> [PROVIDED PASSAGE]:
▽
Since we did not push any predicates, !OptimizerImpl's pred list still has both predicates
in it: { {{{(t1.c1 = t2.c2)}}}, {{{(t2.c3 = t3.c1)}}} }.

''2nd call to getNextPermutation()''
{{{
  join order = [ 0  1 -1 ]
  jpos = 1
  op_target = optimizable "1" in the list = T2
  let pred = "t1.c1 = t2.c2"
    then pred references T1 and T2
      let op_ref = T1
        T1 has an assigned position of "0" which is <= jpos,
          so we've met condition 1.
      let op_ref = T2
        T2 has an assigned position of "1" which is <= jpos,
          so we've met condition 1.
    Therefore we DO push pred to op_target (i.e. to T2).
  let pred = "t2.c3 = t3.c1"
    then pred references T2 and T3
      let op_ref = T2
        T2 has an assigned position of "1" which is <= jpos,
          so we've met condition 1.
      let op_ref = T3
        T3 does not have an assigned position in the join order.
    Therefore we do NOT push pred to op_target.
}}}

Since we pushed {{{(t1.c1 = t2.c2)}}} down to T2, that predicate will then be removed from
!OptimizerImpl's pred list, leaving: { {{{(t2.c3 = t3.c1)}}} }

''3rd call to getNextPermutation()''
{{{
  join order = [ 0  1  2 ]
  jpos = 2
  op_target = optimizable "2" in the list = T3
  let pred = "t2.c3 = t3.c1"
    then pred references T2 and T3
      let op_ref = T2
        T2 has an assigned position of "1" which is <= jpos,
          so we've met condition 1.
      let op_ref = T3
        T3 has an assigned position of "2" which is <= jpos,
          so we've met condition 1.
    Therefore we DO push pred to op_target (i.e. to T3).
△
> [PROBLEMS TO WORK ON]:
A - In the predicate-pushing walkthrough, why is "t2.c3 = t3.c1" not pushed to T2 on the second call to getNextPermutation()?
B - Extend the predicate-pushing walkthrough past its final line, keeping its style.

> [MATERIAL PROVIDED]:
▽
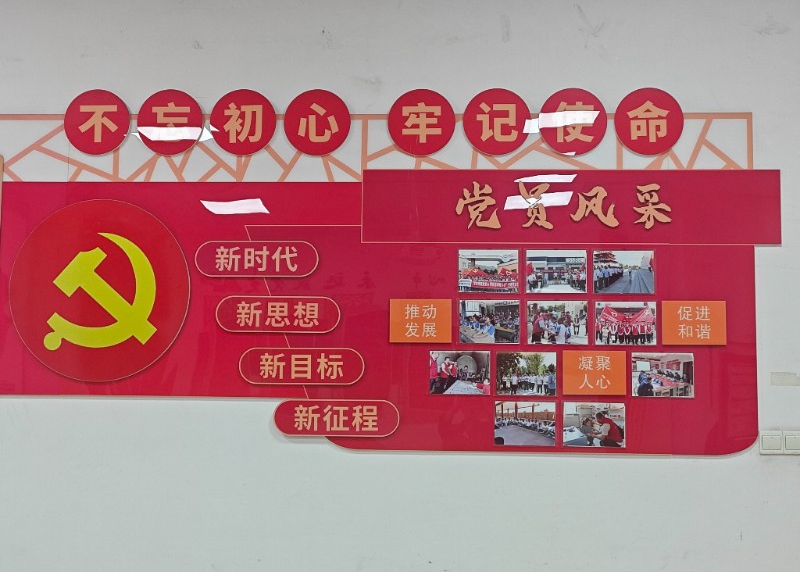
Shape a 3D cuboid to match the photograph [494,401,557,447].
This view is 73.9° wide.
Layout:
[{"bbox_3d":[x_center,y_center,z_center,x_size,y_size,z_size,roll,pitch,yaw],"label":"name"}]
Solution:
[{"bbox_3d":[0.474,0.521,2.009,0.228,0.164,0.008,0,-2,1],"label":"photograph"}]

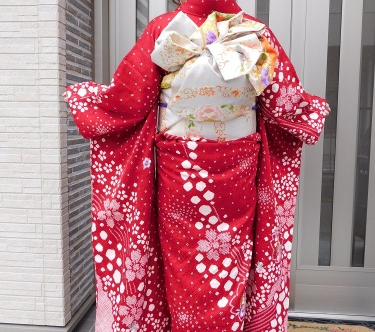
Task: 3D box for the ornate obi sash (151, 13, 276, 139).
△
> [ANSWERS PROVIDED]:
A - T3 does not have an assigned position in the join order.

B -
}}}

And since we pushed the predicate {{{(t2.c3 = t3.c1)}}} down to T3, that predicate will be
removed from !OptimizerImpl's pred list, which means it is now empty.

The single condition mentioned above is sufficient for most predicates that occur in Derby,
as we have just seen. However, that condition does not cover all cases. In situations where
the predicate in question will be joining some Optimizable in !OptimizerImpl with another
Optimizable from elsewhere in the query tree, Condition #1 is insufficient. For example we
might have 
the following query:

{{{
select * from t3 left outer join t2 on t2.j = t3.k
}}}

whose query tree that looks like this:

{{{
      SelectNode0
        (PRN1)
          |
   HalfOuterJoinNode
        /   \
      PRN2  PRN3
       |     |
       T3    T2
}}}

In this case we will create a separate !OptimizerImpl for T2 and another one for T3 (see {{{TableOperatorNode.optimizeSource()}}},
which is called from {{{JoinNode.optimizeIt()}}}). Let's call these new !OptimizerImpls {{{OI_T2}}}
and {{{OI_T3}}}, respectively. Notice that we have an equality predicate between T3 and T2
and we want to push that predicate to the "inner" table--i.e. to T2. When it comes time to
call {{{OI_T2.getNextPermutation()}}}, we will end up at {{{OI_T2.pushPredicates()}}}, which
is where we hope to push the predicate. However, if the first "pushdown" condition shown above
is our only condition, we will '''not''' push the predicate:

''1st call to getNextPermutation()'' (on {{{OI_T2}}})
{{{
  join order = [ 0 ]
  jpos = 0
  op_target = optimizable "0" in the list = T2
  let pred = "t2.j = t3.k"
    then pred references T2 and T3
      let op_ref = T2
        T2 has an assigned position of "0" which is <= jpos,
          so we've met condition 1.
      let op_ref = T3
        T3 does not have an assigned position in the join order.
    Therefore we do NOT push pred to op_target.
}}}

In this case the predicate references T3, but T3 will never be placed in the join order for
{{{OI_T2}}} because that !OptimizerImpl only has one Optimizable in its list--namely, T2.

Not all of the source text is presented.